User talk:Hugo Spinelli

Hello, I'm a student in mathematics and beside of my studies like working on complexe extention of Collatz's function. I came out with the same pictures as you uploaded on Wikipedia and was wondering if you were doing some research on it or just did some nice visuals about it. If so, this could be interresting to exchange some knowledge about. I was also wondering how you generated these nice pictures.

Looking forward to your reply :)

Thank you, Sacha Yersl (talk) 18:58, 10 December 2023 (UTC)[reply]

@Yersl You mean the fractals? The codes are in the description of each file:

• c:File:Collatz_Fractal.jpg
• c:File:Exponential_Collatz_Fractal.jpg

I'm not doing any research, I just plotted the fractals as described in the papers cited by the Wikipedia article. The only original aspect of the images was the technique of smoothing the divergence count for smooth transitions of colors. For this, I adapted some of the ideas described in Plotting algorithms for the Mandelbrot set § Continuous (smooth) coloring. Is there anything more specific you'd like to know? —Hugo Spinelli ^(talk) 10:33, 11 December 2023 (UTC)[reply]

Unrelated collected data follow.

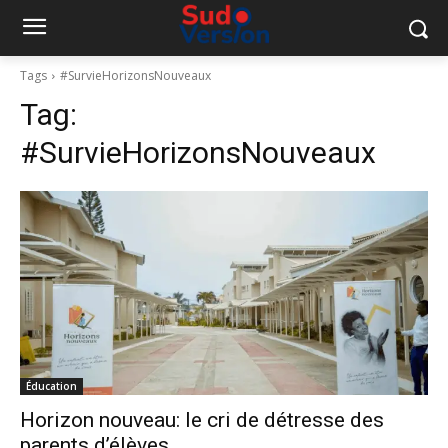
Tags
#SurvieHorizonsNouveaux
Tag:
#SurvieHorizonsNouveaux
Éducation
Horizon nouveau: le cri de détresse des
parents d’élèves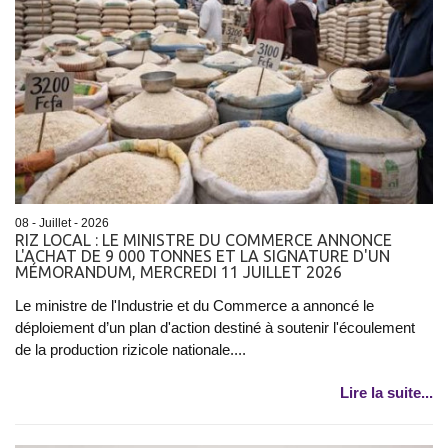
08 - Juillet - 2026
RIZ LOCAL : LE MINISTRE DU COMMERCE ANNONCE
L'ACHAT DE 9 000 TONNES ET LA SIGNATURE D'UN
MÉMORANDUM, MERCREDI 11 JUILLET 2026
Le ministre de l'Industrie et du Commerce a annoncé le
déploiement d’un plan d'action destiné à soutenir l'écoulement
de la production rizicole nationale....
Lire la suite...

Hi Hugo. Patrick Conroy here, the guy who first contributed the material in this Wikipedia page drawing attention to the idea that every point P=(x,y) in R+ can be viewed as the intersection of two curves, y=mx and y=x^n; I referred to this as a 'coverage' characteristic. It was one of your posts that removed that formulation, and I think that was a mistake (read on for the reason). I am not a trained mathematician. But. In both your Lambert treatment as the preferred solution strategy, and in your modification of my treatment, you enter the assumptive phrase "let y=x*v". I humbly suggest that this is unjustified without knowing the nature of the actual solution, whereas my 'coverage' treatment doesn't require any assumptions on the form of the solution. Please reconsider your Wikipedia posts to reflect this - I am not going to ride in with any adjustments myself. I acknowledge the added value of using the Lambert function, i.e. to identify (e,e) as the point at which the solution curve crosses the curve y=x. In addition, I may have flubbed my computation of dy/dx=-n^2 - your thoughts on this are welcome. I consider this discussion a pleasant diversion, and definitely not a challenge. Have a good day. PFConroy (talk) 02:40, 28 February 2024 (UTC)[reply]

@PFConroy In y=x*v, v is simply y/x, which is well-defined, but different for each pair of (positive) solutions x and y. Perhaps the explanation could be improved, but I see no problem with the derivation. As I mentioned in Talk:Equation xy = yx § Removal of redundant proof, the "coverage" discussion seems unnecessary, but feel free to edit the article if you disagree. —Hugo Spinelli ^(talk) 12:35, 28 February 2024 (UTC)[reply]

Ah, that helps. Thanks, Hugo. PS: I still think my solution is simpler and more accessible to more readers (doesn't need any knowledge of the Lambert equation), but that's not a mathematical issue. As I said, I'm not going to try to push things in this direction. Thanks for your time. PFConroy (talk) 21:16, 28 February 2024 (UTC)[reply]